I was left frozen to my chair, a few feet away from the stage, tears in my eyes and a sense of emptiness, a barren existence in my stomach, and a need to pack away my emotions, my mental state, and keep them under lock and key. Ladies and gentlemen, this is Sarah Kane’s finest play, 4.48 Psychosis in a truly harrowing production by TR Warszawa.
Kane’s work entered my reading material a few years back. I was possibly too young at the time to truly understand the true affect that Kane had with her poetic language. Whatever it was that I got from it, was a sense of freedom… a sense that Kane was writing everything I wanted to say. She uses the most vulgar language, she explodes apart linear narrative, and expects a series of numbers to form a body of dialogue/text – and I happily bathed in the words.
Then my dissertation came around, and once again Kane reared her epic plays before me, by that overused term ‘In-Yer-Face Theatre’. Yet during all of this time I had only seen student productions of the text, with little design and little outcome. Having missed Blasted when it was shown at the Barbican a few years back, it was time I settled my deal with Kane – this time, 4.48 Psychosis in a Polish version.
Everything about this production is exquisitely created, formed and unleashed upon the audience with devastating power and conviction.
Grzegorz Jarzyna has finely squeezed Kanes text through a translation by Klaudyna Rozhin, almost distilled the essence of disorder, crumbling insanity, and a desire to kill yourself and laid it upon a stage. Everything is exposed, and as an audience member you really get a feeling that Jarzyna wants the whole performance to be painfully uncomfortable.
As the centre piece to Jarzyna’s production is Magdalena Cieleka who throws herself about the stage, swallowing pill after pill, cutting her wrists and displaying extreme forms of delusion, paranoia and a lack of mental stability. She is completely engrossing to watch, yet equally disturbing. Cieleka stares out across the audience with accusing eyes, she screams at us – she pleads for freedom and acceptance – and as an audience we become voyeurs to break down.

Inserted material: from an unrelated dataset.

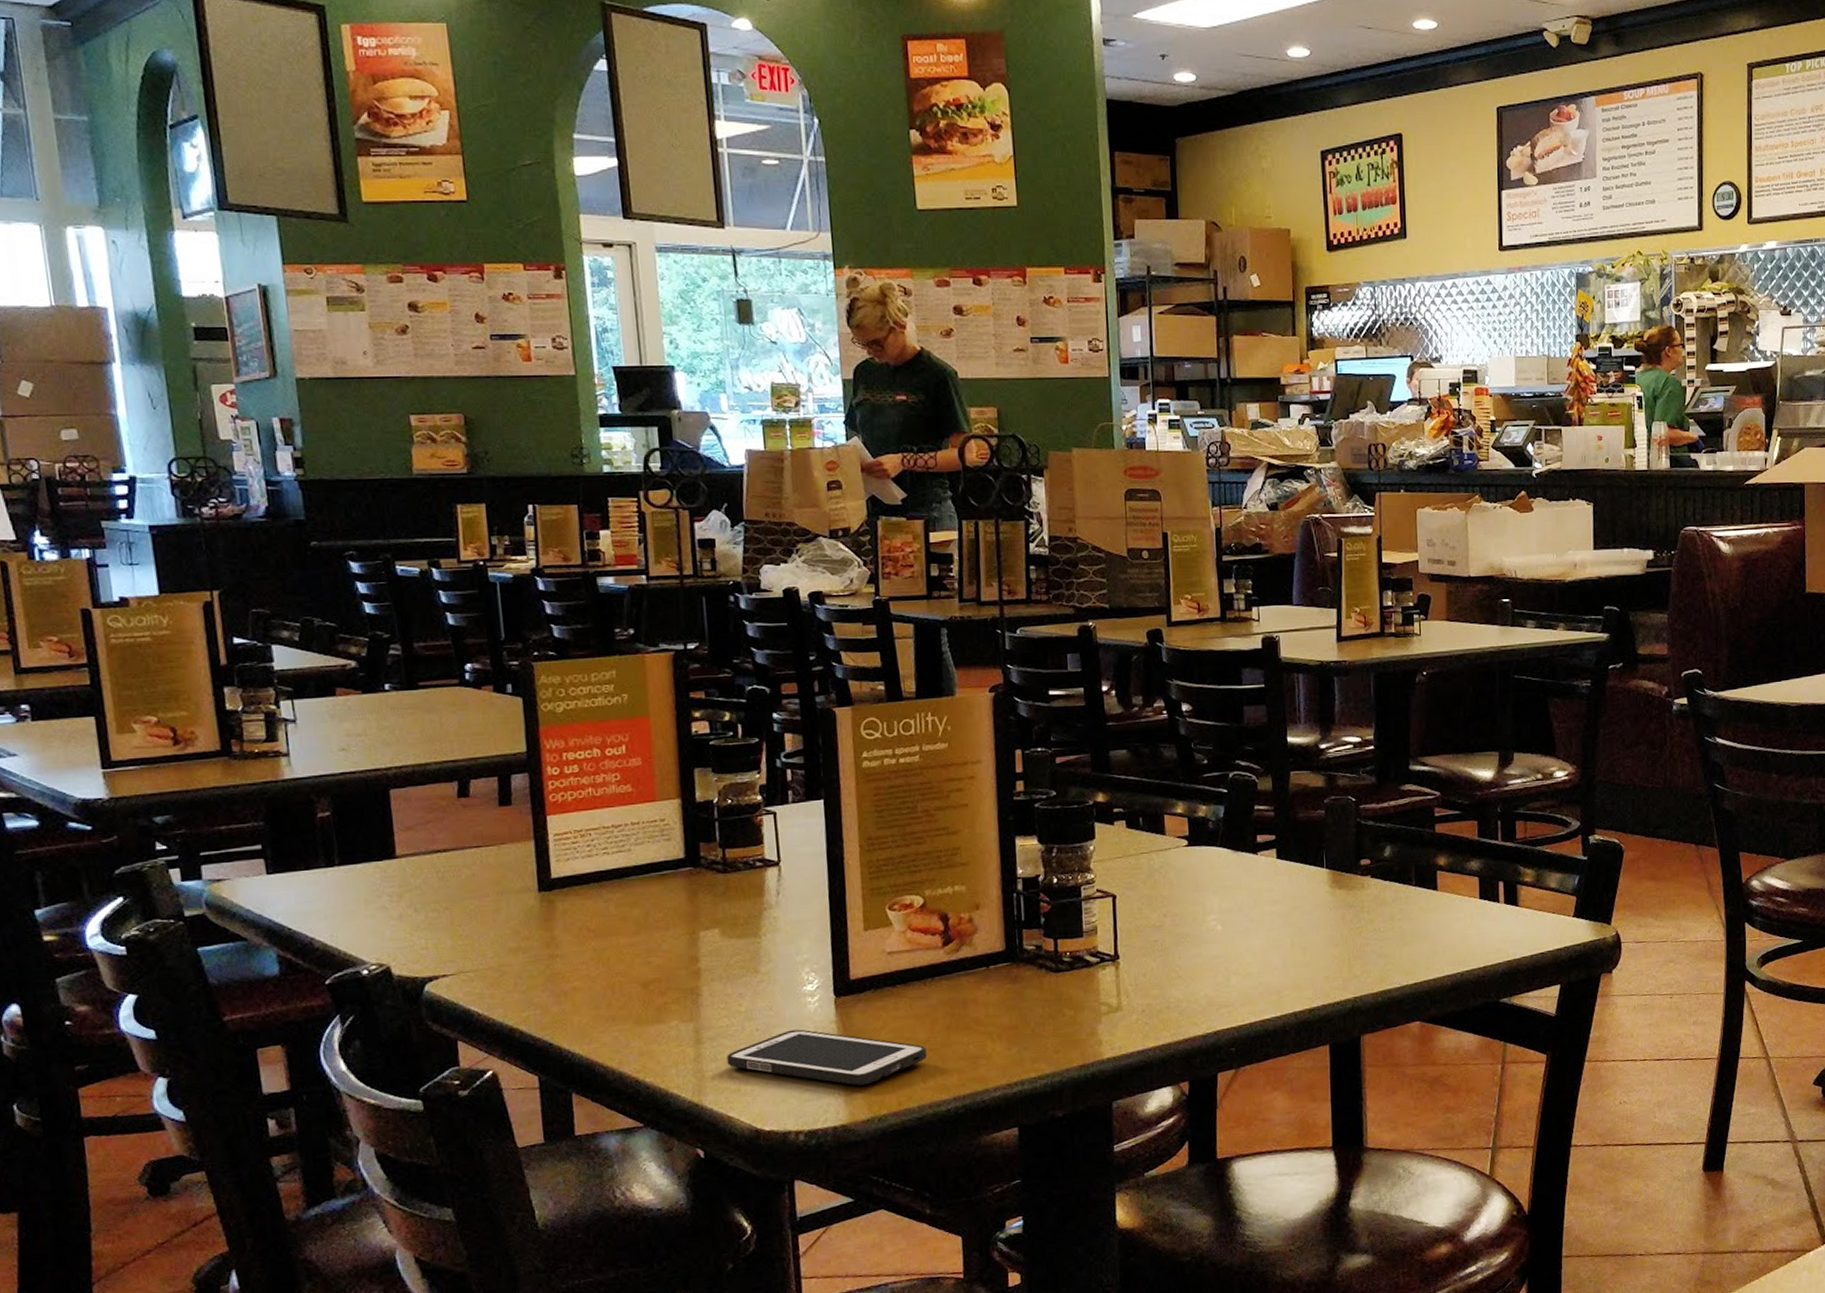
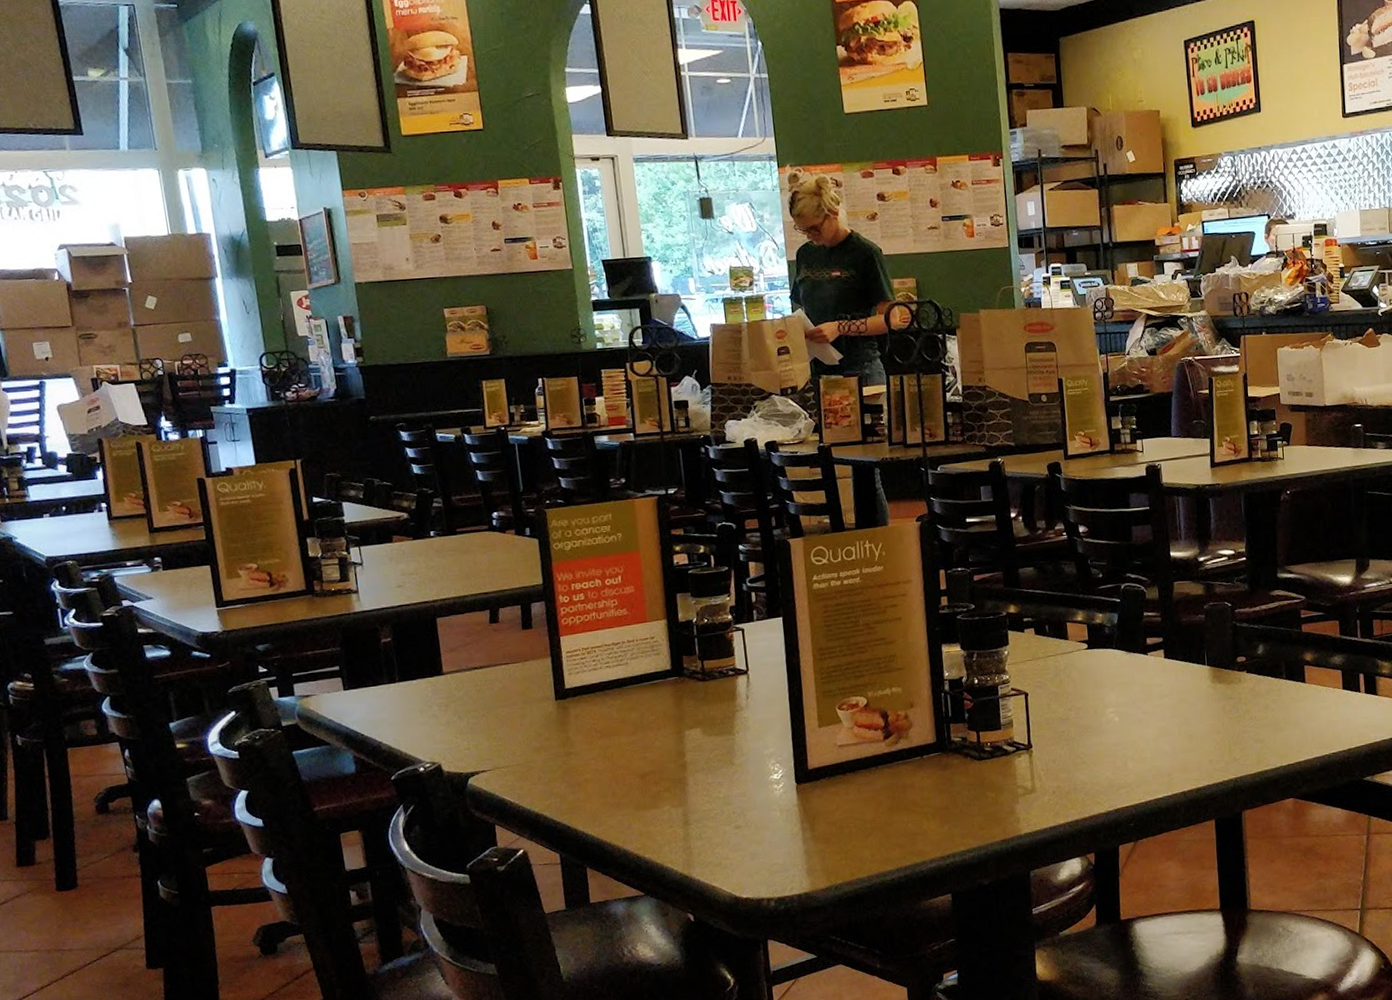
cell phone: present [727,1029,928,1086] -> none [710,812,874,859]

Cieleka is without a doubt, remarkable.
There is a strong clinical affect from the stage design by Małgorzata Szczęśniak – the wipe clean floors and rows of sinks add this medical instinct. With a lighting design by Felice Ross that brutally cuts apart the stage, and at times the actors – the action is centred, trapped, imprisoned like the words that are spoken. Together they bring about the force and power that the text can justly deliver.
4.48 Psychosis is about tearing apart the mental state of a lost figure or narrator. In TR Warszawa’s version it displays fragmented moments, memories of this woman who clearly is not well. Oddly, the production does make sense in narrative form, each scene is interjected by a prolonged black out, as if we are inside this woman’s head experiencing moments of black outs of memory. The use of a projected number sequence to both countdown the performance and increase with the number of varying drugs being given as treatment escalates to a climax that sent shivers down my spine and an overwhelming desire to shout ‘stop it’. Yet I was powerless.
TR Warszawa manage to get beneath the text, draw upon the key themes and get to the heart of it’s audience. It potrays a split personality, the use of a child and older woman adds depth to the already fragmented character/voice that Cieleka plays by giving a history, a future of this person. Despite being obvious to use, they represent so much.
I could go on and list detail after detail that was executed with perfection, but that gives away the experience.
For me, this was uncateogrically the best and most haunting piece of theatre this year.